Don't mind me and my ranting to myself, I just need some way to put down my thoughts.
My frustrations continue with my mail having disappeared into thin air, and the airline we were planning on using putting a restriction on animals flying at the moment (ie. meaning they aren't shipping at all right now, they will revise the restriction on monday which doesn't even help us out since monday is the day with the nicest weather). Theres only three airlines that will ship animals from their airport, so hopefully one of them will let us book a flight.
I won't hear from the breeder until sometime after 1:30 pm, the wait is killing me. I just want to figure something out right away, since the weather looks good on Monday.
I tend to overthink situations - I think I've been through every single possible scenario in my head, and I wasn't able to sleep.
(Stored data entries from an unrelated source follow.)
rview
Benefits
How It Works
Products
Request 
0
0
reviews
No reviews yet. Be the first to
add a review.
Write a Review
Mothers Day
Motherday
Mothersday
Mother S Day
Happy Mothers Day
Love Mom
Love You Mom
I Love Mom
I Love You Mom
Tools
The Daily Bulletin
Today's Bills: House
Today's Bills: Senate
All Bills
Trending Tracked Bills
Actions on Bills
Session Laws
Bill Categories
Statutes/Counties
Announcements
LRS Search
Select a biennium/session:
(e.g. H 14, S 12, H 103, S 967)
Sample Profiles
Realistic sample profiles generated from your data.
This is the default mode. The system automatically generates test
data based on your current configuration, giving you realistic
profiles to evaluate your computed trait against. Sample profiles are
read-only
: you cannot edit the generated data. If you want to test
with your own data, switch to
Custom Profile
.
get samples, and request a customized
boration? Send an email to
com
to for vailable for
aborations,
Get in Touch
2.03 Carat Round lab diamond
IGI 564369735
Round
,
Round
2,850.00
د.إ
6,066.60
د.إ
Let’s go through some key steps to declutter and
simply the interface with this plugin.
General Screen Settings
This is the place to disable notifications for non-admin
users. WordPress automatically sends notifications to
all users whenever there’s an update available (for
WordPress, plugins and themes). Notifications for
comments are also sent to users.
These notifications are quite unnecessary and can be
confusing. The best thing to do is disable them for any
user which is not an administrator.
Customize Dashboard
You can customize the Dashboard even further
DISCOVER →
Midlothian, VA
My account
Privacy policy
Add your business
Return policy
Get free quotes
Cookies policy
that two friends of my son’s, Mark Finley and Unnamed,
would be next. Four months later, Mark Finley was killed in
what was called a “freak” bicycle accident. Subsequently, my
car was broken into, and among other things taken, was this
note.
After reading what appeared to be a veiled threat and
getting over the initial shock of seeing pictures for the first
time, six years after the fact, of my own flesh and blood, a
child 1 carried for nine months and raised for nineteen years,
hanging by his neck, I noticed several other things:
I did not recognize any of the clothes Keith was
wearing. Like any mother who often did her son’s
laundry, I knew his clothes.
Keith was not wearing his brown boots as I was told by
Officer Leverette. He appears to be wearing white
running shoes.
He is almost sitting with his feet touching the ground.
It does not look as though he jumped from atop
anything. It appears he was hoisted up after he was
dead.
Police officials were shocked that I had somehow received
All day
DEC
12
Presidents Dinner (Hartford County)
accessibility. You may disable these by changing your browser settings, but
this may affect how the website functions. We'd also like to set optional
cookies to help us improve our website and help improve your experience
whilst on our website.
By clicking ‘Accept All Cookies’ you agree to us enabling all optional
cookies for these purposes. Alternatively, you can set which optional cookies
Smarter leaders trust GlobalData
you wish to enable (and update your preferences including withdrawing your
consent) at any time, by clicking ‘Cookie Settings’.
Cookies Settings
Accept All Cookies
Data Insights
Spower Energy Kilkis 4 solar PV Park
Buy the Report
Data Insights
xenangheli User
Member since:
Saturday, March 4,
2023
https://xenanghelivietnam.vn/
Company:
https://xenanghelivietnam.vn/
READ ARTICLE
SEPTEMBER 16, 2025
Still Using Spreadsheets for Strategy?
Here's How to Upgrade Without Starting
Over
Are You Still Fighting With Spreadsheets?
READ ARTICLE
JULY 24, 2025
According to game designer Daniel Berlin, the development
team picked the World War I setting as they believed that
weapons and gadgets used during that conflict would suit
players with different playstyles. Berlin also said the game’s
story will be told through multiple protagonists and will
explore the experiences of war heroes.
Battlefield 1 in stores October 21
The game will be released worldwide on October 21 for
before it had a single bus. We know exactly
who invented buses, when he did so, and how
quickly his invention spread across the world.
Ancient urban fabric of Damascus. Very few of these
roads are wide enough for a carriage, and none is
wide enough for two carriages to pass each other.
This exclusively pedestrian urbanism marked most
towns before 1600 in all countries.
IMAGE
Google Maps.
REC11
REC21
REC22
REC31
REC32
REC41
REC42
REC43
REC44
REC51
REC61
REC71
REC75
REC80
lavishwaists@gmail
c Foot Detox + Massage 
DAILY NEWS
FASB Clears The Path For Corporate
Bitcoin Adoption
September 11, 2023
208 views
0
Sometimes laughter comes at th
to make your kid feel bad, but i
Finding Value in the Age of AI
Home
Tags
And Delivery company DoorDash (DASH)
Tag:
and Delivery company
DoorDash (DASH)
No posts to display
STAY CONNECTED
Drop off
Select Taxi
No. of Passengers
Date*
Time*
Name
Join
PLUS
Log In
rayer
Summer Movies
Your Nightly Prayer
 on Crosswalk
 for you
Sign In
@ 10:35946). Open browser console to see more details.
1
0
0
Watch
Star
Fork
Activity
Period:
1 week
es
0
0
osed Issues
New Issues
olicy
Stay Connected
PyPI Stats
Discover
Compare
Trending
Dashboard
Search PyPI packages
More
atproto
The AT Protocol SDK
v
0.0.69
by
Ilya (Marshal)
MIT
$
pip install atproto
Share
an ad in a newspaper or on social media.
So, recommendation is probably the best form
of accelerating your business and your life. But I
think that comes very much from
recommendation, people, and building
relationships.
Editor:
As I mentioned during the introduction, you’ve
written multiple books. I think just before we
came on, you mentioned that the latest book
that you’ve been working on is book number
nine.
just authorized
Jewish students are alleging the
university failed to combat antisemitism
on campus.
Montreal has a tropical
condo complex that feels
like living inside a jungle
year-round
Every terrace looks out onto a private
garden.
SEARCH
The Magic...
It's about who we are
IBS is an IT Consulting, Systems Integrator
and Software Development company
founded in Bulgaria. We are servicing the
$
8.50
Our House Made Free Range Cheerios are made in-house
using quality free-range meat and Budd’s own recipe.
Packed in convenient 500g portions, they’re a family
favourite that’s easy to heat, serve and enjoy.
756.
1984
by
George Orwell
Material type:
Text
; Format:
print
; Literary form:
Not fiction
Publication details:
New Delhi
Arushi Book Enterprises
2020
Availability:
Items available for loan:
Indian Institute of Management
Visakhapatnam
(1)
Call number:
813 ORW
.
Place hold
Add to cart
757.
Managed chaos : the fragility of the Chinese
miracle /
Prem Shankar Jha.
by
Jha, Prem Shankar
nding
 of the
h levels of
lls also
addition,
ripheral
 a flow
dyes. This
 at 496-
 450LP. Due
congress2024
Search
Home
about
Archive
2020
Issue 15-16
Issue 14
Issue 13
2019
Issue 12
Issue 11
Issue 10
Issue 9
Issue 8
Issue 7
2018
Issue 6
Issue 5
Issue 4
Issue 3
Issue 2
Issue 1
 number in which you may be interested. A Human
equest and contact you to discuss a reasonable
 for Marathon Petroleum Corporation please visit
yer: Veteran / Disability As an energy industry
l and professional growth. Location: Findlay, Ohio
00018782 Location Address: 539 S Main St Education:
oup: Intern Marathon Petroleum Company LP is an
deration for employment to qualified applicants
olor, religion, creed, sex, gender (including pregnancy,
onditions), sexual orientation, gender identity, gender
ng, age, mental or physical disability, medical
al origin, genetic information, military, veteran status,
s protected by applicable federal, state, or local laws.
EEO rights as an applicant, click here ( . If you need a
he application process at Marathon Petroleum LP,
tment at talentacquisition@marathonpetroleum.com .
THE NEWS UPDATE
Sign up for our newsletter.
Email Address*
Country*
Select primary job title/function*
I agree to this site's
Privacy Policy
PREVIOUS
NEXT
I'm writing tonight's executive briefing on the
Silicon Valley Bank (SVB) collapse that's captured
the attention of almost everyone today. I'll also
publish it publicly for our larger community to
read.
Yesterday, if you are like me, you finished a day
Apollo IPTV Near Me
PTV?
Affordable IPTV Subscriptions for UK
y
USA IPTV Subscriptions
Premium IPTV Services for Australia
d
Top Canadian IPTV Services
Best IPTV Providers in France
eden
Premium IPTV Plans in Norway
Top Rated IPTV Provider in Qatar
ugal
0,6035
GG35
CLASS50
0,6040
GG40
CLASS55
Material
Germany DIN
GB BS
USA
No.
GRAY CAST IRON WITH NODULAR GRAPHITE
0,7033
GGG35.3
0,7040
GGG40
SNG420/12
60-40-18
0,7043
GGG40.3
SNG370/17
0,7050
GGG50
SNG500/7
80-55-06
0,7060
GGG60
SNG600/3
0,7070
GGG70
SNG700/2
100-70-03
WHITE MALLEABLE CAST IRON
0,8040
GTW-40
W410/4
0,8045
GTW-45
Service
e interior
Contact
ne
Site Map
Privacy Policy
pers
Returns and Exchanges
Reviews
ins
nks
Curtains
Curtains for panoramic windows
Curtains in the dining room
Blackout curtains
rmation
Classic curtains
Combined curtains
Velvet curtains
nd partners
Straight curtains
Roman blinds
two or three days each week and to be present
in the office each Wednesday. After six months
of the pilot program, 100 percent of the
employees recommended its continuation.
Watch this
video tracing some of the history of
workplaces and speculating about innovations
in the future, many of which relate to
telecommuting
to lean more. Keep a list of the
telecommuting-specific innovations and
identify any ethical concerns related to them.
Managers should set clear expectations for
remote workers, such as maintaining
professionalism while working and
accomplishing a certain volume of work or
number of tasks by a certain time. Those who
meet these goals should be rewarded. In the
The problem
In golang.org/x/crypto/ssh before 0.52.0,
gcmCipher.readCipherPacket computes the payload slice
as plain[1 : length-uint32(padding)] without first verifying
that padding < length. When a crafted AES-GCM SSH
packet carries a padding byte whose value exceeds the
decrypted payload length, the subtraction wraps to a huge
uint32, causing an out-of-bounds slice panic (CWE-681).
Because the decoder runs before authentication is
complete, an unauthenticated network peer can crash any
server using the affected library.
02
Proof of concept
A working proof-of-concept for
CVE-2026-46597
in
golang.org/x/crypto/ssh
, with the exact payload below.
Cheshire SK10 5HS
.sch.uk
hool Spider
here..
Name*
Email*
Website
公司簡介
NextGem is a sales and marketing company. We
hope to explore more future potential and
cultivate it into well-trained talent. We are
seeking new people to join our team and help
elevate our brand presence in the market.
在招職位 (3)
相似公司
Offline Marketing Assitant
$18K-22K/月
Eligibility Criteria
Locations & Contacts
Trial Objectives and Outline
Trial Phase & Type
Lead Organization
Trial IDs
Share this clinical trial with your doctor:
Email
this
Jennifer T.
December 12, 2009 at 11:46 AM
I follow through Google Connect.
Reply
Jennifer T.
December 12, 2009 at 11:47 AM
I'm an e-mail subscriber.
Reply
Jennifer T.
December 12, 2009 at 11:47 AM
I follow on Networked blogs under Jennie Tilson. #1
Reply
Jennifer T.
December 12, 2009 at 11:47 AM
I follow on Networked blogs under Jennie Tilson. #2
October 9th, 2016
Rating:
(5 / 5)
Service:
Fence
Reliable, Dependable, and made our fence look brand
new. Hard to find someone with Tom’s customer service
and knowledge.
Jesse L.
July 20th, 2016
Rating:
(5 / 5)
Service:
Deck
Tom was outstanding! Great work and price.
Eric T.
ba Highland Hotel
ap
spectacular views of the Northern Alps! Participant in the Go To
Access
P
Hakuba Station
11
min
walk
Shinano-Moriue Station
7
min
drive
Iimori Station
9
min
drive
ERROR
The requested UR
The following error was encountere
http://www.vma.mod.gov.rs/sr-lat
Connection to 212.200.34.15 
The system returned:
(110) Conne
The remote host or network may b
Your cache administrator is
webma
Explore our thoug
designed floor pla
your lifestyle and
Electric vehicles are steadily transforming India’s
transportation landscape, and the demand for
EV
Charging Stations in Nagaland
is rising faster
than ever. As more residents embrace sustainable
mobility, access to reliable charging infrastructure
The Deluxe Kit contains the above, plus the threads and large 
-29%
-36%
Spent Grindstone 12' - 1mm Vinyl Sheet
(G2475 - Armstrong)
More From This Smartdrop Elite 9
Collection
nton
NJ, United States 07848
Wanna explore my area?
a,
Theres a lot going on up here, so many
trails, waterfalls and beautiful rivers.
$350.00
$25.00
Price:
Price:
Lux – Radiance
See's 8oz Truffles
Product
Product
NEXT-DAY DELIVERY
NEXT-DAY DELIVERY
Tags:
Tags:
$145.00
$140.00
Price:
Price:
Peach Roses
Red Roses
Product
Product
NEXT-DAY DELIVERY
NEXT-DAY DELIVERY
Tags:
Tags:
I don't know why I get so worked up, it leaves me exhausted and tired, not to mention sad, angry, and grumpy. I'm trying to keep my hopes up and think positive, but things are just not turning out the way they should, and more complications keep arrising.
Part of me keeps wondering if this is all going to fall apart. I'm so in love with Breeze, I don't plan on giving up until we've searched and tried every possible avenue. The breeder doesn't like one of the three airlines because of a bad experience, but its looking like that may be the only airline that will be able to ship. I'll just have to wait and see.